## Text provided
◆ ◆ ◆ ◆ ◆ ◆ ◆

First Phosphate Corp [CSE:PHOS] said yesterday it has completed the commissioning of its pilot plant to produce phosphate concentrate to be used in the formulation of battery-grade purified phosphoric acid for the manufacture of lithium iron phosphate cathode active material. This is intended primarily for the LFP battery industry in North America.

The pilot plant uses fully solventless, environmentally friendly extraction methods. It is located at the facilities of SGS Canada in Quebec City, Canada.

What makes First Phosphate special?

First Phosphate is actually a mineral development company fully dedicated to extracting and purifying phosphate for the production of cathode active material for the LFP battery industry. It has access to clean igneous anorthosite phosphate-bearing rock in Quebec, that it will be able to purify into large quantities of battery-grade purified phosphoric acid.

First Phosphate says it is committed to producing at high purity level, at full ESG standard and with low anticipated carbon footprint. The company plans to vertically integrate from mine source directly into the supply chains of major North American LFP battery producers that require battery grade LFP cathode active material emanating from a consistent and secure supply source.

Why the pilot plant is important

“The commissioning of the pilot plant is a major milestone for First Phosphate in the processing of battery-grade purified phosphoric acid that will be used in the LFP homologation process with our partners,” commented First Phosphate President, Peter Kent.

After very positive bench test results that demonstrated a recovery of 91.4% of its phosphate-bearing apatite to a concentrate containing 40.2% P2O5 (phosphate), First Phosphate decided to setup the pilot plant to process a large bulk sample. A 15-tonne bulk sample was crushed to a diameter of 20 mm and sent to SGS. Based on 15 separate crushed rock specimens, the bulk sample assayed 7.6% P2O5 (phosphate) and 6.9% TiO2 (titanium oxide).

◆ ◆ ◆ ◆ ◆ ◆ ◆

(Extracted records)
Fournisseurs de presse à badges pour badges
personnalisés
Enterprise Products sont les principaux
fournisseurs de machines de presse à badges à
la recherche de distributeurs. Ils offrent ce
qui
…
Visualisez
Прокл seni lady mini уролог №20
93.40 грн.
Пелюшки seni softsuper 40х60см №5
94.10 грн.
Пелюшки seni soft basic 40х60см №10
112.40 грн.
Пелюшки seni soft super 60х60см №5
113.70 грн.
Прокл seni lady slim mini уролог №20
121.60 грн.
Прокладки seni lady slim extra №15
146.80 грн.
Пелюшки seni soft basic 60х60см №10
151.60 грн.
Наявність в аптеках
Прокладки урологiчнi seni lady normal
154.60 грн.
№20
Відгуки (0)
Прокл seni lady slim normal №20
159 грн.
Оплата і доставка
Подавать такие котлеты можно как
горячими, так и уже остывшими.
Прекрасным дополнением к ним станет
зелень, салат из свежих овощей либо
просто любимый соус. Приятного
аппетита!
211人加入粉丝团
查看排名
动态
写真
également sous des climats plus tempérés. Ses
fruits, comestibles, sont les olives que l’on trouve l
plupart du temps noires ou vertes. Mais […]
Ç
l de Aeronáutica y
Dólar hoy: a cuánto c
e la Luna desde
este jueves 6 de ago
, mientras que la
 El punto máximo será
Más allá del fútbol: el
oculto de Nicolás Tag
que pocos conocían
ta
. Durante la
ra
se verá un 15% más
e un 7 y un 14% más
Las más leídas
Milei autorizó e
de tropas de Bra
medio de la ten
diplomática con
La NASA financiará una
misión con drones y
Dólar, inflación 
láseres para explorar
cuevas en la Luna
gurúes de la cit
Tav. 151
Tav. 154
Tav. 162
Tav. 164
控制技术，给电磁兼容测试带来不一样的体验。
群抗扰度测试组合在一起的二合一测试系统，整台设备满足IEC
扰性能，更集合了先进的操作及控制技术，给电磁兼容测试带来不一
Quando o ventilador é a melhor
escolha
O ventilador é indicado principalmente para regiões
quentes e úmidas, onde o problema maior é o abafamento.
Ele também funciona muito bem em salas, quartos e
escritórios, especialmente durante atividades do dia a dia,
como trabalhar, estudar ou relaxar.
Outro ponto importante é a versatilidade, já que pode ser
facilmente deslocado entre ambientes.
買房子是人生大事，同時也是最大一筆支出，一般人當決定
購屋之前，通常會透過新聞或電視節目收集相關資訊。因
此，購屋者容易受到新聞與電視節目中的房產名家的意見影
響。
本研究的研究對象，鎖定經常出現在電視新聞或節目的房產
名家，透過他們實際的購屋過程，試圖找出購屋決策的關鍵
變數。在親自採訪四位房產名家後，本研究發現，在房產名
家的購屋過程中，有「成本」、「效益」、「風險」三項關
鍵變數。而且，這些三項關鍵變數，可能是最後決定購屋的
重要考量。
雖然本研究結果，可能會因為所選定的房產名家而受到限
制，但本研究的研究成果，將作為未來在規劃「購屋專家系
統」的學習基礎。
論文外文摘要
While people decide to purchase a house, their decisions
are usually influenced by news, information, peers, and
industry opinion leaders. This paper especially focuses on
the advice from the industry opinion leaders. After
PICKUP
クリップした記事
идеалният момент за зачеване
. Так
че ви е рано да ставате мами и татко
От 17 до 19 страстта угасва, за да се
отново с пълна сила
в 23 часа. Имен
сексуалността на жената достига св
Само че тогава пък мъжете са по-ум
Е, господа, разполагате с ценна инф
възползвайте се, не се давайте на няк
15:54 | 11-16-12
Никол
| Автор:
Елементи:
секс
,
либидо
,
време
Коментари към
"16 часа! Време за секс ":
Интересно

◆ ◆ ◆ ◆ ◆ ◆ ◆

## Activity 1
Do the following statements agree with the First Phosphate article? For each, answer yes or no and quote the deciding words of the text.
(a) The pilot plant is located in Quebec City.
(b) The bulk sample sent to SGS weighed 20 tonnes.
(c) The pilot plant uses solvent-based extraction methods.
## Activity 2
Using the First Phosphate article, answer these questions:
(a) Who is the President of First Phosphate?
(b) What rate of phosphate-bearing apatite recovery did the bench test results demonstrate?
(c) What kind of rock does the company have access to in Quebec?
## Activity 3
Copy the stretch of the First Phosphate article from "First Phosphate Corp" through "in North America.".

## Task output 1
(a) Yes: "It is located at the facilities of SGS Canada in Quebec City, Canada."
(b) No: "A 15-tonne bulk sample was crushed to a diameter of 20 mm and sent to SGS."
(c) No: "The pilot plant uses fully solventless, environmentally friendly extraction methods."

## Task output 2
(a) Peter Kent
(b) 91.4%
(c) Clean igneous anorthosite phosphate-bearing rock

## Task output 3
First Phosphate Corp [CSE:PHOS] said yesterday it has completed the commissioning of its pilot plant to produce phosphate concentrate to be used in the formulation of battery-grade purified phosphoric acid for the manufacture of lithium iron phosphate cathode active material. This is intended primarily for the LFP battery industry in North America.